Ó Cianáin appears to have entered the service of Ó Néill during the course of the Nine Years' War; he was one of seven of the surname located in the townland of Portnelligan, Tynan parish, south-west of Armagh pardoned on 6 December 1602 (2007, p. 20).

Ó Muraíle relates Ó Fiaich's suggestion that "Hugh O Neill had granted them land in Co. Armagh, since it was not the Ó Cianáins' native country. Against that, however, there is a townland called Drumadd, north of Portnelligan and close to Armagh city, whose Irish name is Dromad Uí Cianáin. In addition, it may be noted that one of Co. Armagh's principal surnames in 1659 was O Keenan." (2007, p. 21).

==Turas na dTaoiseach==

Brady and Cleave made the following assessment:

"Tadhg kept a detailed account of the flight from Ulster and the journey to Rome, not on a high level of political reason and plans, but a plain man's view of what actually happened each day, what they ate and did, how they felt, what the various towns they passed through were like, culminating with their arrival in Rome and the subsequent arrival there of the king of France."

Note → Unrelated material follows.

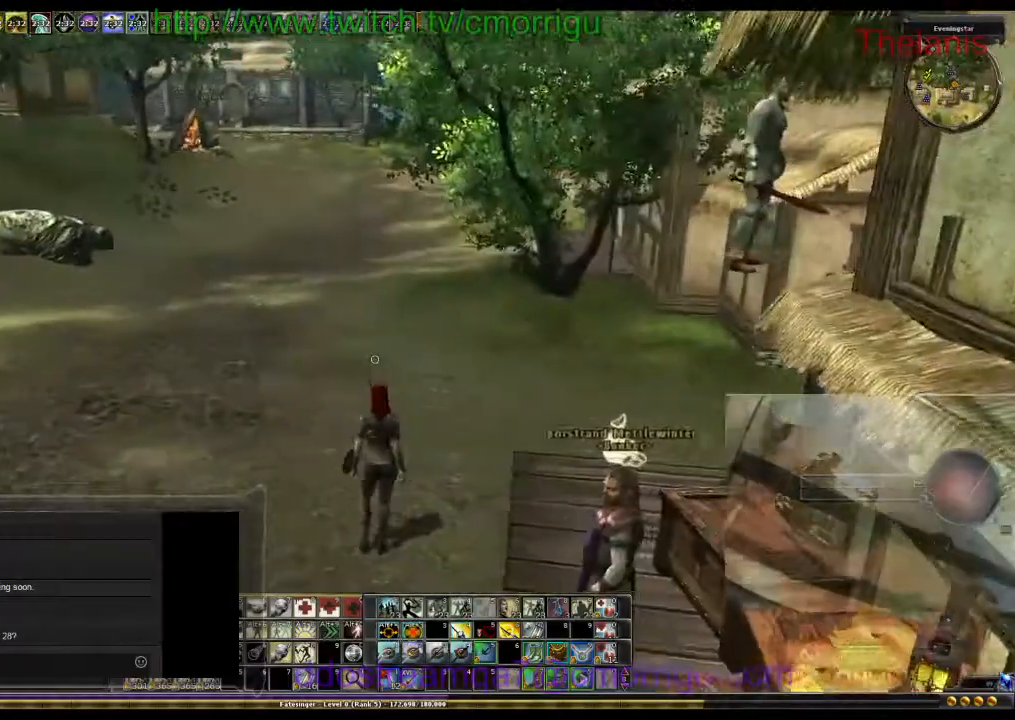
{"keys": ["a", "w"], "events": [[333, "w", "down"]]}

The miraculous survival of Tadhg's unique manuscript-copy (MS A 21 Ó Cléirigh collection, University College Dublin). Tadhg, in his immediate pre-flight year, a resident of Portnelligan, Tynan, County Armagh, listed with six other Ó Cianáins as among the followers of Henry Óg Ó Neill in a pardon list 'fiant' of December 1602 (Cú Chonnacht, Seán mac Conchobhair, Pádraig Óg, Uaithne, Seán mac Pádraig Mhóir). Tadhg's property—fifteen cows, eight calves, one garron, one hackney, twenty-five swine, all valued at £22.6s.3d—were forfeited but later returned to his wife at the intervention of the Earl of Thomond, who was a relative of hers.

Tadhg died in Rome, apparently late in 1614. He was a brother to Cu Chonnacht Ó Cianáin.

==Relatives in Ireland==

In the aftermath of the departure, Ó Cianáin's property, valued at £22 6 shillings 2 pence, was seized, but later returned to his wife at the behest of Donogh O'Brien, 4th Earl of Thomond. Thomond claimed to be a relative of Ó Cianáin's wife, possibly via the mysterious Donnchadh mac Mathgamhain Ó Briain, who travelled with Rory Ó Donnell, 1st Earl of Tyrconnell. No further information is available on his children, if he had any.

His brother, Cu Chonnacht Ó Cianáin, was tortured on the rack and hanged in Derry in July 1615.

==Other works==

On 28 March 1627, while collecting materials for what would become the Annals of the Four Masters, Mícheál Ó Cléirigh made use of some hagiographical material written by him, since lost. (Walsh, 1996). Ó Muraíle (2007, p. 22) identifies this text as Ionnarba Mochuda a Rathain (The Banishment of St Mochuda from Rahan)—see Mo Chutu of Lismore. The original manuscript does not appear to have survived.